Problem details
Transcribe the data below verbatim from the line with "Judgment Approved" to the line with "The claimant, Euro". Include both of those lines.

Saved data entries
———

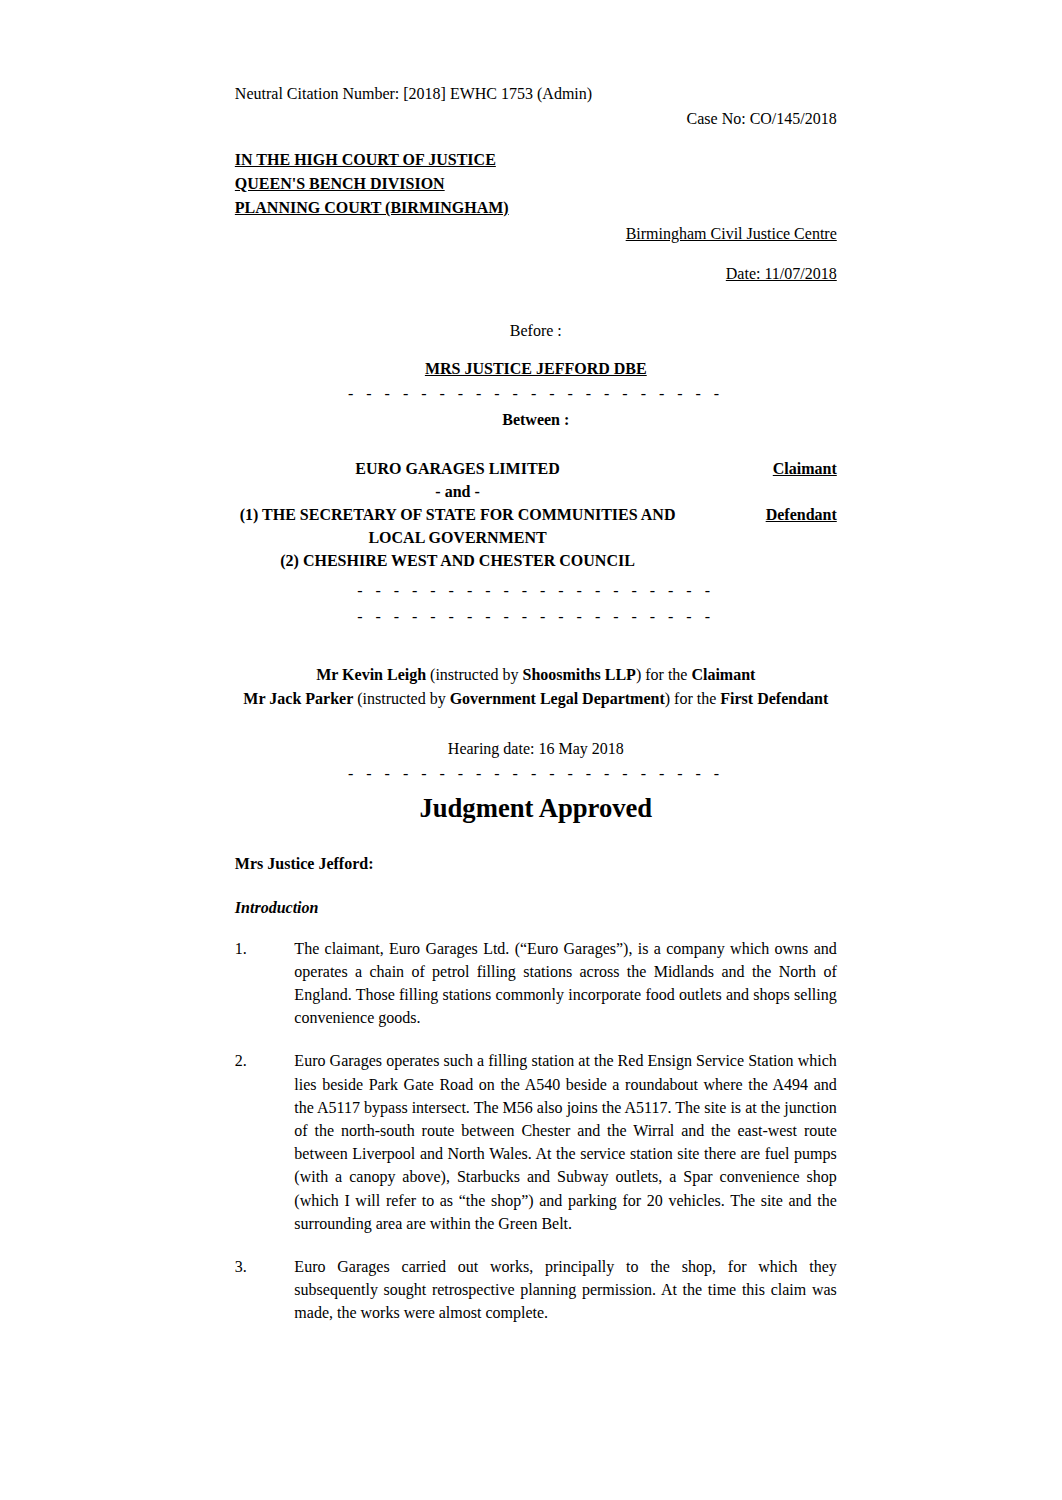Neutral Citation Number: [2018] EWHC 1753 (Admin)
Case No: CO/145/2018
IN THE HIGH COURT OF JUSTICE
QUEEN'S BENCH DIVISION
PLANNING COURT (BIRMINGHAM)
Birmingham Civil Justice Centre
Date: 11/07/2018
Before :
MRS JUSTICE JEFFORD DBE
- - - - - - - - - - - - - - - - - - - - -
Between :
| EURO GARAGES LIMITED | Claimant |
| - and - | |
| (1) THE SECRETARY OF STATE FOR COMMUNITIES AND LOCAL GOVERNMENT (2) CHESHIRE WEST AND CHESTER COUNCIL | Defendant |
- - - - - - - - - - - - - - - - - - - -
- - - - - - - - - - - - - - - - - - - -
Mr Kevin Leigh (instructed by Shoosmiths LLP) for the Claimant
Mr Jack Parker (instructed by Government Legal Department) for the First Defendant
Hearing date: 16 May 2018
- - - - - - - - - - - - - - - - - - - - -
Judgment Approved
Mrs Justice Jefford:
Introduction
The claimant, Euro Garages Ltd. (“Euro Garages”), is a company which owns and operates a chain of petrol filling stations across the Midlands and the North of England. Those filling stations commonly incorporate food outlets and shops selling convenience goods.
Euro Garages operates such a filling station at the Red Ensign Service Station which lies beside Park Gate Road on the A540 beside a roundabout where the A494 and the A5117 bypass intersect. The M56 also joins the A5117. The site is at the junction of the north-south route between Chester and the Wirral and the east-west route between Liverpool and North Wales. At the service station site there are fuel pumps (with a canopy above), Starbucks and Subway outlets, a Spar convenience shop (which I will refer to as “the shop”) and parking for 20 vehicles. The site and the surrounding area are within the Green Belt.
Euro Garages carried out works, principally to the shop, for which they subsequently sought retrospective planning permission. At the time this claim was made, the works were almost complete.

———

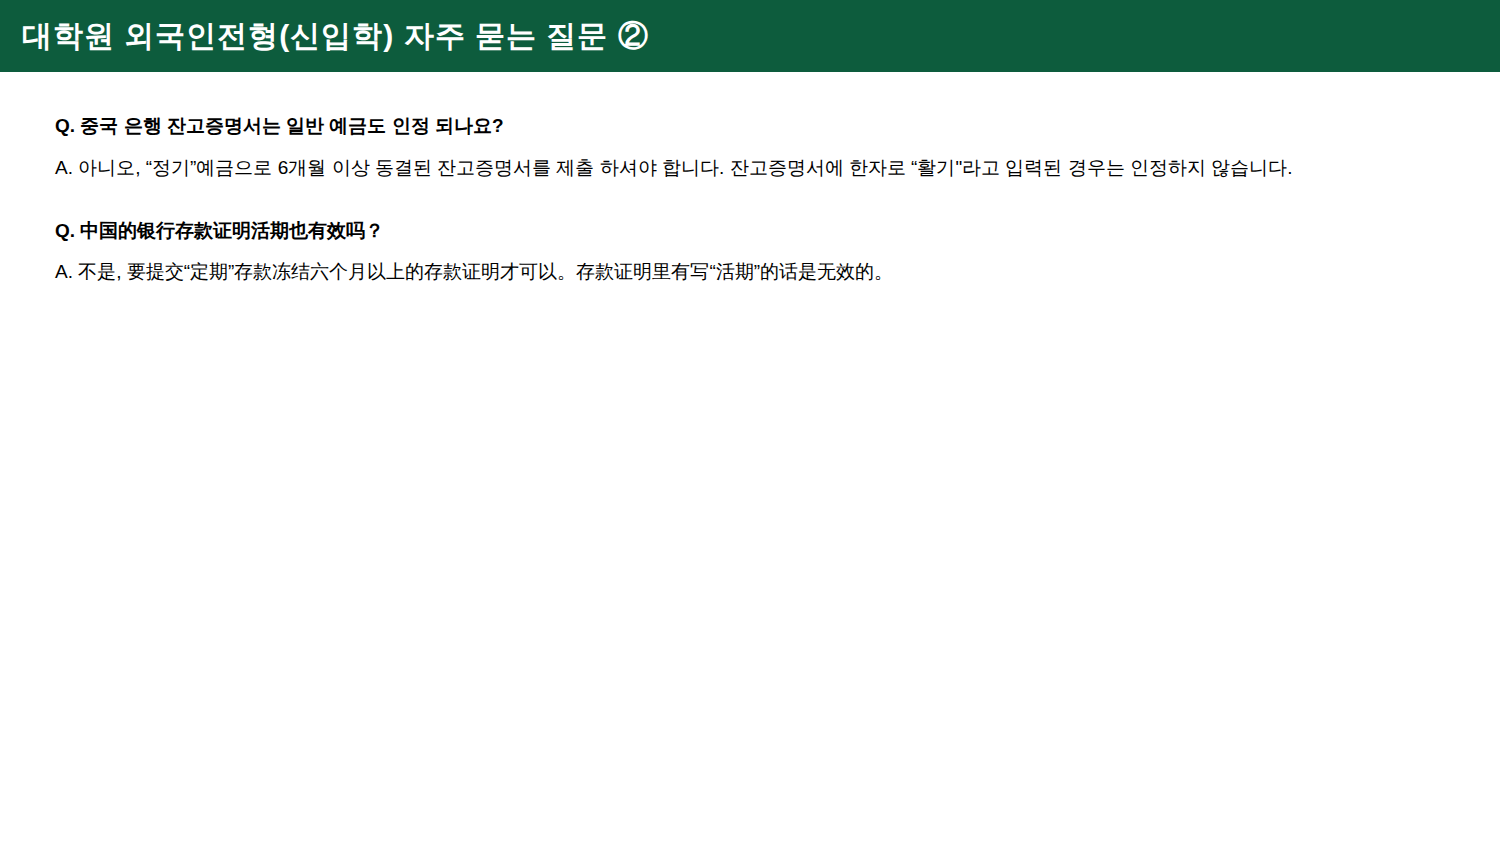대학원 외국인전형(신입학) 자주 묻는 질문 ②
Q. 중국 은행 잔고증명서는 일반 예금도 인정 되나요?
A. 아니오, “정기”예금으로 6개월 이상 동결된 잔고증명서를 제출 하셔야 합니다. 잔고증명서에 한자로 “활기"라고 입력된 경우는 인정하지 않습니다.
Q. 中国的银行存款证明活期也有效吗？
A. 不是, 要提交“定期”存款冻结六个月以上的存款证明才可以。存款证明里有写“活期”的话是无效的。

———

Task output
Judgment Approved
Mrs Justice Jefford:
Introduction
The claimant, Euro Garages Ltd. (“Euro Garages”), is a company which owns and operates a chain of petrol filling stations across the Midlands and the North of England. Those filling stations commonly incorporate food outlets and shops selling convenience goods.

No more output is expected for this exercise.